Anderson KS, Wong J, D'Souza G, Riemer AB, Lorch J, Haddad R, Pai SI, Longtine J, McClean M, LaBaer J, Kelsey KT, Posner M - Br. J. Cancer (2011)

Bottom Line: The ratios of specific median fluorescence intensity to p21-GST compared with controls were E1: 50.7 vs 2.1; E4: 14.6 vs 1.3; E6: 11.3 vs 2.4; E7: 43.1 vs 2.6; and L1: 10.3 vs 2.6 (each P≤0.01).In a validation cohort, HPV16 E1, E2, and E7 antibody levels were significantly elevated compared with healthy control samples (P≤0.02) and partners of OPC patients (P≤0.01).Patients with HPV16+ OPC have detectable Abs to E1, E2, and E7 proteins, which are potential biomarkers for HPV-associated OPC.

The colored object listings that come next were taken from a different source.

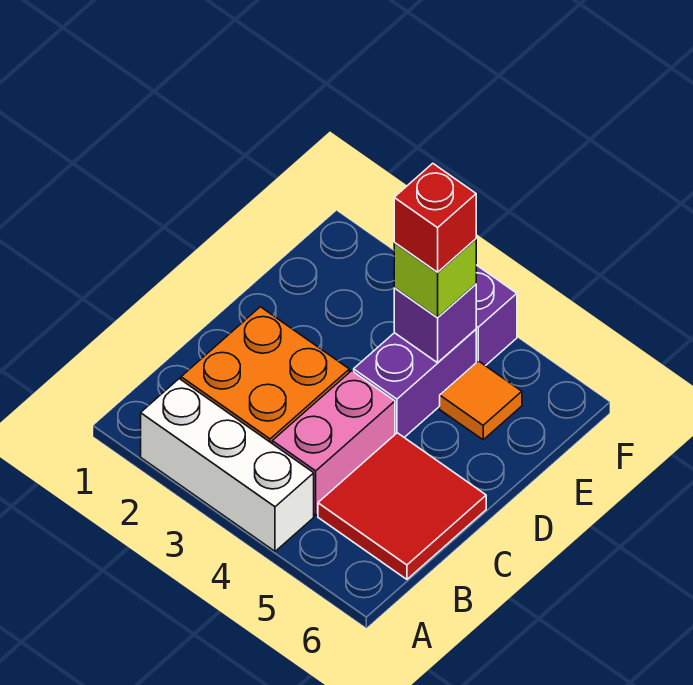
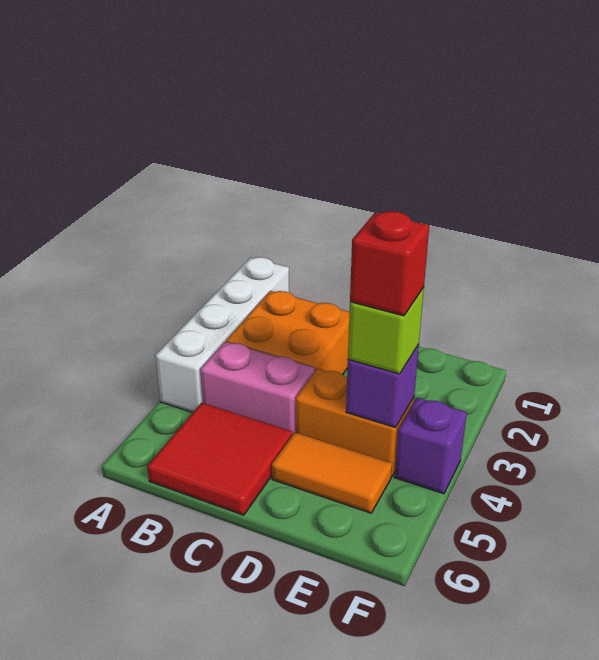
white brick A2:A4 level 1 -> white brick A1:A4 level 1
purple brick D4:E4 level 1 -> orange brick D4:E4 level 1
orange tile E5 level 1 -> orange tile D5:E5 level 1

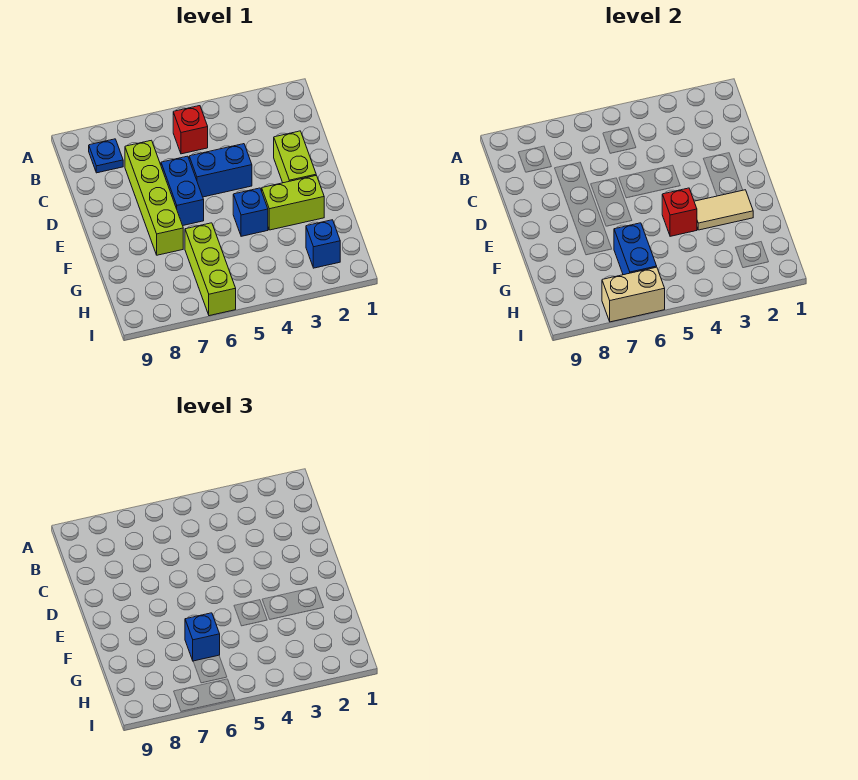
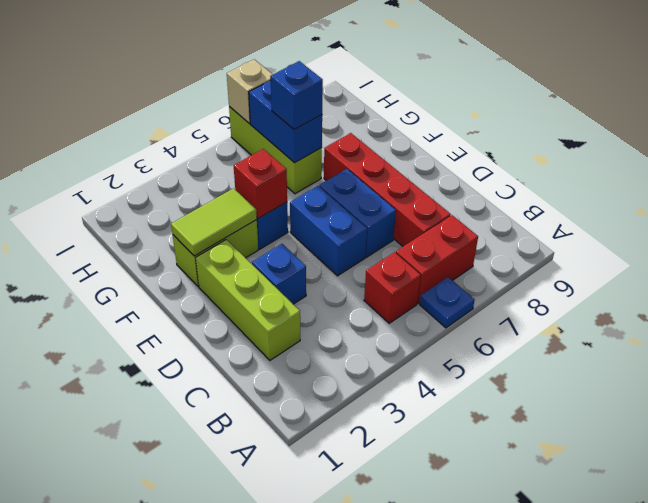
none -> red brick B6:B7 level 1
blue plate B8 level 1 -> blue plate A6 level 1
lime brick C7:F7 level 1 -> red brick C7:F7 level 1
lime brick D2:E2 level 1 -> lime brick C2:E2 level 1
blue brick D4:D5 level 1 -> blue brick D5:E5 level 1
tan tile F2:F3 level 2 -> lime tile F2:F3 level 2
blue brick H2 level 1 -> blue brick D3 level 1
tan brick I6:I7 level 2 -> tan brick I6 level 2

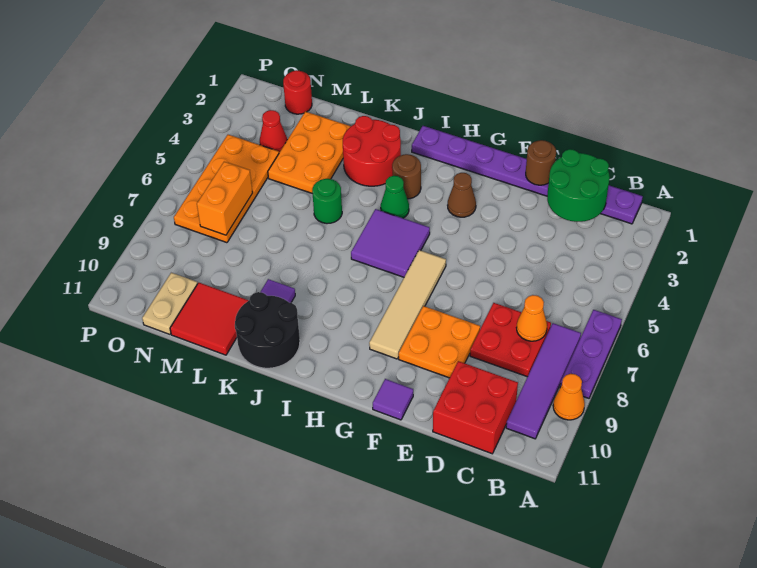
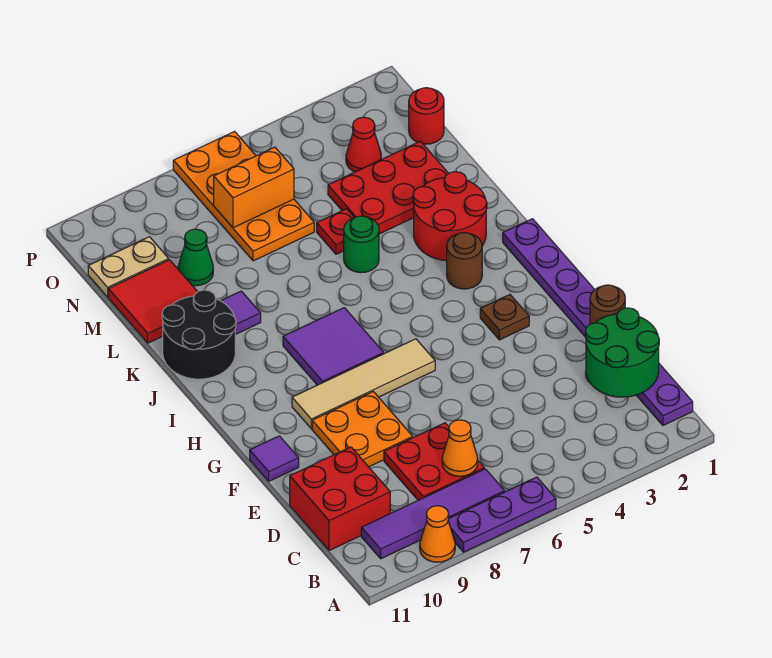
brown cone G3 level 1 -> brown plate G3 level 1
purple tile H5:I6 level 1 -> purple tile H7:I8 level 1
green cone I4 level 1 -> green cone M9 level 1
orange plate L2:M4 level 1 -> red plate L2:M4 level 1
none -> red plate L5 level 1
orange plate N4:O7 level 1 -> orange plate M6:P7 level 1

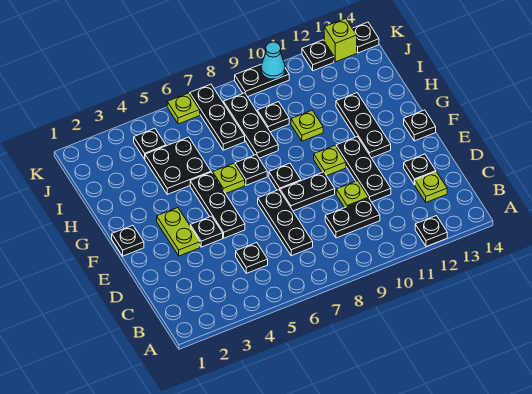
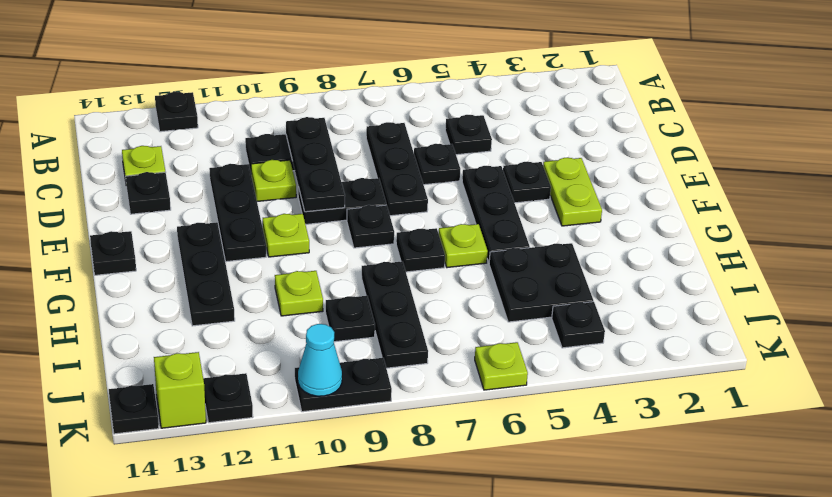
black plate F1 level 1 -> black plate D6 level 1
black plate I7:K7 level 1 -> black plate C9:E9 level 2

View Article: PubMed Central - PubMed

Affiliation: Cancer Vaccine Center, Dana-Farber Cancer Institute, Boston, MA 02115, USA. kanderson@partners.org

ABSTRACT

Background: Human papillomavirus (HPV) type 16 is associated with oropharyngeal carcinomas (OPC). Antibodies (Abs) to HPV16 E6 and E7 oncoproteins have been detected in patient sera; however, Abs to other early HPV-derived proteins have not been well explored.

Methods: Antibodies to the HPV16 proteome were quantified using a novel multiplexed bead assay, using C-terminal GST-fusion proteins captured onto Luminex beads. Sera were obtained from untreated patients with OPC (N=40), partners of patients with HPV16+ OPC (N=11), and healthy controls (N=50).

Results: Oropharyngeal carcinomas patients with known virus-like capsid particle+ Abs had elevated serum Abs to HPV16 E1, E2, E4, E6, and E7, and L1 antibody levels, but not E5. The ratios of specific median fluorescence intensity to p21-GST compared with controls were E1: 50.7 vs 2.1; E4: 14.6 vs 1.3; E6: 11.3 vs 2.4; E7: 43.1 vs 2.6; and L1: 10.3 vs 2.6 (each P≤0.01). In a validation cohort, HPV16 E1, E2, and E7 antibody levels were significantly elevated compared with healthy control samples (P≤0.02) and partners of OPC patients (P≤0.01).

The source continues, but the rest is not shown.